The same way Instagram makes you wonder why your life doesn’t look like someone else’s, LinkedIn makes you question why your resume doesn’t. If Instagram fuels comparison through appearances, LinkedIn does it through personal accomplishments. The comparison isn’t about looks anymore — it’s about worth.
But LinkedIn somehow feels worse because the competition feels justified. You can brush off Instagram envy as superficial, but LinkedIn convinces you that you’re simply not working hard enough. It wraps insecurity in professionalism.
People aren’t just sharing their accomplishments — they’re performing.

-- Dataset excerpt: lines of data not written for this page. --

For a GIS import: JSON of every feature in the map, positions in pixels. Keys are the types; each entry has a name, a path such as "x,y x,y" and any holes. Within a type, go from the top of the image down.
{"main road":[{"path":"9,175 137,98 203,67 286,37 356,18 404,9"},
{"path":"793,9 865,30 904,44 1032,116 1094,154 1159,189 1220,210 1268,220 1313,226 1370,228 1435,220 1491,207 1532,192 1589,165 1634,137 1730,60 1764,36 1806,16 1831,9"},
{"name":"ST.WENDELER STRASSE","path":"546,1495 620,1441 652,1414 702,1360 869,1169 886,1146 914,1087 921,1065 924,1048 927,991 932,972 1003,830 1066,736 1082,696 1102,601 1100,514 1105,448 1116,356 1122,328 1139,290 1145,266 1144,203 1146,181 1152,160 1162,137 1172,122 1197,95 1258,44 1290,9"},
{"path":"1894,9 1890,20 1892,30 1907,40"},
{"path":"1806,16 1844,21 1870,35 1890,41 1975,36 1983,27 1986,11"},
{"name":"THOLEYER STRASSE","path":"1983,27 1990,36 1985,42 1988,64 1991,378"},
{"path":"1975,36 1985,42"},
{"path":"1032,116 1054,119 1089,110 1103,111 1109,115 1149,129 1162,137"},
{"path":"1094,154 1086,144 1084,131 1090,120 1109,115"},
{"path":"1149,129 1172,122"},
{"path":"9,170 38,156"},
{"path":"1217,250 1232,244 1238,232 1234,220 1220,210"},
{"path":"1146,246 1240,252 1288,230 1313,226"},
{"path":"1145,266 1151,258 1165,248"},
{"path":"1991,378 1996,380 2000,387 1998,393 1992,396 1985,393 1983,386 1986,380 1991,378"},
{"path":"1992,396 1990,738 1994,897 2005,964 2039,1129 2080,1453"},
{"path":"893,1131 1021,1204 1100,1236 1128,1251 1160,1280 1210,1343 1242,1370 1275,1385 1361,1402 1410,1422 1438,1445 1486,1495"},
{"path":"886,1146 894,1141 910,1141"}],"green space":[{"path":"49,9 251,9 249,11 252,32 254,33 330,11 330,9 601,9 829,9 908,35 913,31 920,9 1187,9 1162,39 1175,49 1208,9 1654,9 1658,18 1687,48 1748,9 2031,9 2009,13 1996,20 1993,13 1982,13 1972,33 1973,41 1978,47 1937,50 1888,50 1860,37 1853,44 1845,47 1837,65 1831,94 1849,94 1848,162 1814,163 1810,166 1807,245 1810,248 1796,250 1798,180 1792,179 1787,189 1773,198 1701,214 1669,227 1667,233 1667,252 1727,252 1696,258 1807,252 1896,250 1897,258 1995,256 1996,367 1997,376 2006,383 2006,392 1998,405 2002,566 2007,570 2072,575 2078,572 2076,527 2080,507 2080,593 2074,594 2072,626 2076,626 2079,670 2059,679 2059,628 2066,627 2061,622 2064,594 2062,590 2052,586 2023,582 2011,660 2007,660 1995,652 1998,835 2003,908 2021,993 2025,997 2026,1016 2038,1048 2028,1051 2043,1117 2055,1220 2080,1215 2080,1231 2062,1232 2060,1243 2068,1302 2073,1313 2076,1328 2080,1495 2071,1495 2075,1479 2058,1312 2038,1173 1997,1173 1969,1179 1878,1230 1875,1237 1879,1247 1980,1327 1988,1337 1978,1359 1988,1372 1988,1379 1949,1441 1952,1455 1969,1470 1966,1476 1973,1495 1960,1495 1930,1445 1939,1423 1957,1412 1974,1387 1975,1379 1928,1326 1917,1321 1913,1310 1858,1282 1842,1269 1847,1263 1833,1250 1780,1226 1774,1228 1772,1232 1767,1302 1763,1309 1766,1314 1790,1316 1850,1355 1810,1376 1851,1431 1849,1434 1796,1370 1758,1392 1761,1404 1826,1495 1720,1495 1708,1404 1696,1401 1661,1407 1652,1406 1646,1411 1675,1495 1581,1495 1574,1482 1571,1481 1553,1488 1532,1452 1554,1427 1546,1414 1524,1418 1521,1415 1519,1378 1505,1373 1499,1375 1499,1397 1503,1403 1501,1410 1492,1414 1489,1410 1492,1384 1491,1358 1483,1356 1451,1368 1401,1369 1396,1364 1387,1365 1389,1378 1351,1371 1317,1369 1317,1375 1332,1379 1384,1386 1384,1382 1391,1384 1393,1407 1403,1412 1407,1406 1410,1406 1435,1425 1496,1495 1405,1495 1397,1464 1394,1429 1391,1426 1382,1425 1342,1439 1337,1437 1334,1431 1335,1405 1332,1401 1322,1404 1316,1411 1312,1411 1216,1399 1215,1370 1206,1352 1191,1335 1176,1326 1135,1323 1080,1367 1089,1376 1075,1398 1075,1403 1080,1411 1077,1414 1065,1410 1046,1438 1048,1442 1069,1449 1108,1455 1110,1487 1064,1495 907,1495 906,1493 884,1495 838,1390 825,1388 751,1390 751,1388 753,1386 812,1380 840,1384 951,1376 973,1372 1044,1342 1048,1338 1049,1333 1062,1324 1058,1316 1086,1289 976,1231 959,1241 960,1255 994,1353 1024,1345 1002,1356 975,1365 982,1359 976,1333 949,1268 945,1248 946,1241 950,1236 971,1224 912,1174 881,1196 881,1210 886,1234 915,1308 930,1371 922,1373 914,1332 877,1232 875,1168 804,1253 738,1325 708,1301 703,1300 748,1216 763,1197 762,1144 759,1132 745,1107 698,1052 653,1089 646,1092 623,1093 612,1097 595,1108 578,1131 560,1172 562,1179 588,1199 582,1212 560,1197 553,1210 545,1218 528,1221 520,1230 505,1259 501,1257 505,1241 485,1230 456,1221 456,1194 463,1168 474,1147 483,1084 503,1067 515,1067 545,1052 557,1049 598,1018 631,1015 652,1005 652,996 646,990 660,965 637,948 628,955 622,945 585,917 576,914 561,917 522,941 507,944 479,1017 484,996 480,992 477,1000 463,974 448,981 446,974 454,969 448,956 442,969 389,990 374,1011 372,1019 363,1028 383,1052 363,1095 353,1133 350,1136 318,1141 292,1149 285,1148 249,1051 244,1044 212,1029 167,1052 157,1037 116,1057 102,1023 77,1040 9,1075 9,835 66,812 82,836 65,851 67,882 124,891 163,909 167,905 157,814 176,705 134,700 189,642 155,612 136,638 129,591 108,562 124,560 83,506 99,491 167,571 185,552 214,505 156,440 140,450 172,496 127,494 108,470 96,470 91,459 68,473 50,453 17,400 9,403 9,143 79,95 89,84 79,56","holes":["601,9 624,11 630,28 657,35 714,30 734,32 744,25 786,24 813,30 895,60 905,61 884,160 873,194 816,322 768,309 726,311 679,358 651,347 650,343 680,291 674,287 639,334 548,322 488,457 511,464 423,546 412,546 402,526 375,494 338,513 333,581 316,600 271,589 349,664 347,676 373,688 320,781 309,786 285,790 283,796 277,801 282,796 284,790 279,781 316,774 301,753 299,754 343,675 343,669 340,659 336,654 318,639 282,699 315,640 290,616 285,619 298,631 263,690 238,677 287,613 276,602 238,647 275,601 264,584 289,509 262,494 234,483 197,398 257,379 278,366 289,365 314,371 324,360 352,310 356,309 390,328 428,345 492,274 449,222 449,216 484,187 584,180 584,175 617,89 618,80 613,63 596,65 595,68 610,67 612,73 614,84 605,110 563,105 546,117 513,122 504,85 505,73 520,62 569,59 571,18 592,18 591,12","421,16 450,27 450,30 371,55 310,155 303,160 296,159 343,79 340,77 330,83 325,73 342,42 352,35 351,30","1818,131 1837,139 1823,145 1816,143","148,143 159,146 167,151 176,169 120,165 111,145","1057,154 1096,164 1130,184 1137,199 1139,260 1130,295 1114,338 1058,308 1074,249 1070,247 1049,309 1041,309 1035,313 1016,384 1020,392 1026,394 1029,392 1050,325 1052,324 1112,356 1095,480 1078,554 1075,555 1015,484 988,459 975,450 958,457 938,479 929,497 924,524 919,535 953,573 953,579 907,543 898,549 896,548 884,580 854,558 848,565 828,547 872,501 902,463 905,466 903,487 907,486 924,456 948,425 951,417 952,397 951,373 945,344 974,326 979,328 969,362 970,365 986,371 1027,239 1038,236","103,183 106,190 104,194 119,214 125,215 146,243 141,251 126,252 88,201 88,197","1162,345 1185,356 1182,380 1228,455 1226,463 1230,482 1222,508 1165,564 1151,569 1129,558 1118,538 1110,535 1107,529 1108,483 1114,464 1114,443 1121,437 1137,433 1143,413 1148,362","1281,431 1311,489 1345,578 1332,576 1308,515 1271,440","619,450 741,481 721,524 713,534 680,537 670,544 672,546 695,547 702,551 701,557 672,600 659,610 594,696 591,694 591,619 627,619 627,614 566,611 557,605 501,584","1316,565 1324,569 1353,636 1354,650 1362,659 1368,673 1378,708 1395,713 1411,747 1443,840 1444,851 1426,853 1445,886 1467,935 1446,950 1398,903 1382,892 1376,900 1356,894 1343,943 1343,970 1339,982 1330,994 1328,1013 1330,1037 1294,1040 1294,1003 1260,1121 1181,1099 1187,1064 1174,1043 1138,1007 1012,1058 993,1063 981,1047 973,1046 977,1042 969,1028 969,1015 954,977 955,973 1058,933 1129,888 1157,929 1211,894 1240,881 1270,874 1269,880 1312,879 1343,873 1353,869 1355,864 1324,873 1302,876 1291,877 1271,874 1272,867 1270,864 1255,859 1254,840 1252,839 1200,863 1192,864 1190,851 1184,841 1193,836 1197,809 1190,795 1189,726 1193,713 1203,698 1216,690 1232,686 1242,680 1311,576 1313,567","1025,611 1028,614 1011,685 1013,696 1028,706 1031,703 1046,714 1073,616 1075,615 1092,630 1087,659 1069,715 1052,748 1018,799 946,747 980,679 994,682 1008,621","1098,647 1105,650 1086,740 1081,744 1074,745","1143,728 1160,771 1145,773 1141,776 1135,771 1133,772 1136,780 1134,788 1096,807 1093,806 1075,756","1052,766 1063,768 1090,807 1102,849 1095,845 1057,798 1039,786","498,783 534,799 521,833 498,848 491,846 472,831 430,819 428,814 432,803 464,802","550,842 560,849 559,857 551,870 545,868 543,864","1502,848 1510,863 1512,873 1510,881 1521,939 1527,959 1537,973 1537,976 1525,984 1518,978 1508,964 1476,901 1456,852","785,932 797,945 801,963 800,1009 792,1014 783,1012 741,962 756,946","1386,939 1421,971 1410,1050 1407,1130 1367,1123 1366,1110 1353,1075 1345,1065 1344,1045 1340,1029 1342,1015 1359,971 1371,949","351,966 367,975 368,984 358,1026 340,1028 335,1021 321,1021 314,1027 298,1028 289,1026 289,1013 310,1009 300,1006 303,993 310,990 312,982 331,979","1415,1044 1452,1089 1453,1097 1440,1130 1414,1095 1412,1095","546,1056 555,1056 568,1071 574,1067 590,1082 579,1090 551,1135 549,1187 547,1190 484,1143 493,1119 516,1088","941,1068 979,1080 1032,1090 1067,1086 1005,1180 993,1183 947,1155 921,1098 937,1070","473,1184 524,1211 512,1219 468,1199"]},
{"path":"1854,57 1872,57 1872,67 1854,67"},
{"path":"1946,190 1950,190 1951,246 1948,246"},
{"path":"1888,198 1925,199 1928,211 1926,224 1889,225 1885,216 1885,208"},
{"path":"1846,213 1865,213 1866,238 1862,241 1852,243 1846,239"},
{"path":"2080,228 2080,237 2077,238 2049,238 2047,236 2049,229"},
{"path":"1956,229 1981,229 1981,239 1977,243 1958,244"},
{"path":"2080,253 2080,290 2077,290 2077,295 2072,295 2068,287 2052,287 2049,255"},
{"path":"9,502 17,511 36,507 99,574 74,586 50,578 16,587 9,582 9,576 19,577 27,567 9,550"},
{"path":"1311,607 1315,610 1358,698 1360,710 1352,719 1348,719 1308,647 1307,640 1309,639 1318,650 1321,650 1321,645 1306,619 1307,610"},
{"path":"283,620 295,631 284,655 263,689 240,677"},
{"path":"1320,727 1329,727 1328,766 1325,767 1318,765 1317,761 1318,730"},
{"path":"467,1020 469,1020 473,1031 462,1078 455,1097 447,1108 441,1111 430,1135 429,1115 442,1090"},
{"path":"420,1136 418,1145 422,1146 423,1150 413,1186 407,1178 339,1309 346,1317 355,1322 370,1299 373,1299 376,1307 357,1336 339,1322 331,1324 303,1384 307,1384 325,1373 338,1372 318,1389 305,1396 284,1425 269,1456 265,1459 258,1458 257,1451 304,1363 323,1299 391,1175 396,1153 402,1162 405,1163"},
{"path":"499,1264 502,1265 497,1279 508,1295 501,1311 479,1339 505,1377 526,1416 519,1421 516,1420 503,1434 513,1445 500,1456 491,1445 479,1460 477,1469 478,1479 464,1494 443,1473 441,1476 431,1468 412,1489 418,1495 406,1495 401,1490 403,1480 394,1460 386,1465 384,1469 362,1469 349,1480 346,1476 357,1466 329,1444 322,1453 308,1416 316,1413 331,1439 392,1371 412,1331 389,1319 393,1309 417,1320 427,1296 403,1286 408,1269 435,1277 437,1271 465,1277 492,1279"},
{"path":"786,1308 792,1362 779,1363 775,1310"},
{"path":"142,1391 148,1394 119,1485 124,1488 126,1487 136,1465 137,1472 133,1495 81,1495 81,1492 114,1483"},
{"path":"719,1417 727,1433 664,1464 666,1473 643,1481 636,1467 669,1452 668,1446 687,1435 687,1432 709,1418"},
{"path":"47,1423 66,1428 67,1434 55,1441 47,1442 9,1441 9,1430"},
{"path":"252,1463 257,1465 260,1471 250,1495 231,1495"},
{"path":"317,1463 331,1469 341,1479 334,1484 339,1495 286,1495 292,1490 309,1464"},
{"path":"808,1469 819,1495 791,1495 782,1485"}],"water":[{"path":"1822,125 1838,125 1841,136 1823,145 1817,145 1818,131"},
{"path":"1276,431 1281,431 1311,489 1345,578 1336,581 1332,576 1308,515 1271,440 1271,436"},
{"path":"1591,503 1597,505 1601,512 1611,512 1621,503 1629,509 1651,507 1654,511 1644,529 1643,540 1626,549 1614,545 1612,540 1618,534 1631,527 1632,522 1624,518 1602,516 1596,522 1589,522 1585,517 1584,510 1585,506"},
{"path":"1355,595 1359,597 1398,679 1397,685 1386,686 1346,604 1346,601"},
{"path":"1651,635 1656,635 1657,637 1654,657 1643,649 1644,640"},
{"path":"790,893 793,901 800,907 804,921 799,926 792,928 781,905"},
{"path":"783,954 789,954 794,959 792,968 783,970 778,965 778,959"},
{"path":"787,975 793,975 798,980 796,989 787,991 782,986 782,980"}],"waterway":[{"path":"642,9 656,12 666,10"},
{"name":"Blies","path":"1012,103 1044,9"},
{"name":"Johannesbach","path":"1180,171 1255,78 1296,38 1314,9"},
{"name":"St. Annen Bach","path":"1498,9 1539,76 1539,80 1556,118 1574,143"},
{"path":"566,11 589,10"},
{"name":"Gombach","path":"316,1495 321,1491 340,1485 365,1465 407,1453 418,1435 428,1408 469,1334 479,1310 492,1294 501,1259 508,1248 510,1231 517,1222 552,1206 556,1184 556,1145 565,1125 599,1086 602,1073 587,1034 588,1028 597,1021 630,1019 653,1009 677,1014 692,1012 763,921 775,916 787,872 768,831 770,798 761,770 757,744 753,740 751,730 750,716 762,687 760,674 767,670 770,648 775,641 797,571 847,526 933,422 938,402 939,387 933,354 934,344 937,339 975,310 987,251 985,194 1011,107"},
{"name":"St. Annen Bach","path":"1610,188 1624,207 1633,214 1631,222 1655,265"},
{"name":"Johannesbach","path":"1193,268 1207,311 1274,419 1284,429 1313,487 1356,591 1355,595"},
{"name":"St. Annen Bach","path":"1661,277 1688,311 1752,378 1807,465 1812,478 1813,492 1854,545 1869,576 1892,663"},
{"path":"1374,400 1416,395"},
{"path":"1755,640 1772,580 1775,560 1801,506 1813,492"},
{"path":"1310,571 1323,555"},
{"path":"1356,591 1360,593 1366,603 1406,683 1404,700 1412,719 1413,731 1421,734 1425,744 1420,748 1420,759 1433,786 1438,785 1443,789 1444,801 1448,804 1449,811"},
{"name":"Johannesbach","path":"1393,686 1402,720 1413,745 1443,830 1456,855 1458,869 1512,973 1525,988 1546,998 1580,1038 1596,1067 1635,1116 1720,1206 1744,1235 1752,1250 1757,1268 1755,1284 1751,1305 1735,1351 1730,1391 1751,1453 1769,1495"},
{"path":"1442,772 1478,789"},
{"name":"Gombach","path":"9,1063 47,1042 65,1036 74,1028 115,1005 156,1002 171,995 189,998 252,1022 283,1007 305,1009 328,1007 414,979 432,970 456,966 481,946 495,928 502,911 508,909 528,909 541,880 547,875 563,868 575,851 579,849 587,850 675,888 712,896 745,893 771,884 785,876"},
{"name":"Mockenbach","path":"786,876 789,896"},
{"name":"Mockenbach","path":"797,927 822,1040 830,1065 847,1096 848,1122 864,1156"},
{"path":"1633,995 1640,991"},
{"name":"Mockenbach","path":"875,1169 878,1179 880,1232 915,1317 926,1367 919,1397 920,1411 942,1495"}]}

The posts all sound the same: “I’m thrilled to announce…,” “Beyond grateful for this opportunity…,” as if there’s an unspoken script for how to appear successful without sounding arrogant. We celebrate each other, but it feels less like connection and more like keeping up appearances.
What no one posts about are the months of rejection emails, the burnout or the uncertainty in between. LinkedIn has become the place where everyone pretends their career is a perfectly linear climb, even though we all know it isn’t. The pressure to always look impressive turns into a performance of productivity.
Maybe we’ve just replaced selfies with resumes. We tell ourselves LinkedIn is for work, but it plays on the same insecurities as every other social media app.
Scrolling through LinkedIn does more harm than good. For this reason, my own account is blank, with just a profile picture. Maybe one day I’ll fill in the empty tabs.
But as of now, I don’t need the validation from others to prove something to myself.
LinkedIn encourages us to chase validation instead of focusing on our own growth, making us compare every achievement to everyone else’s. Maybe the real milestone isn’t hitting 500 connections, but learning not to care about them at all.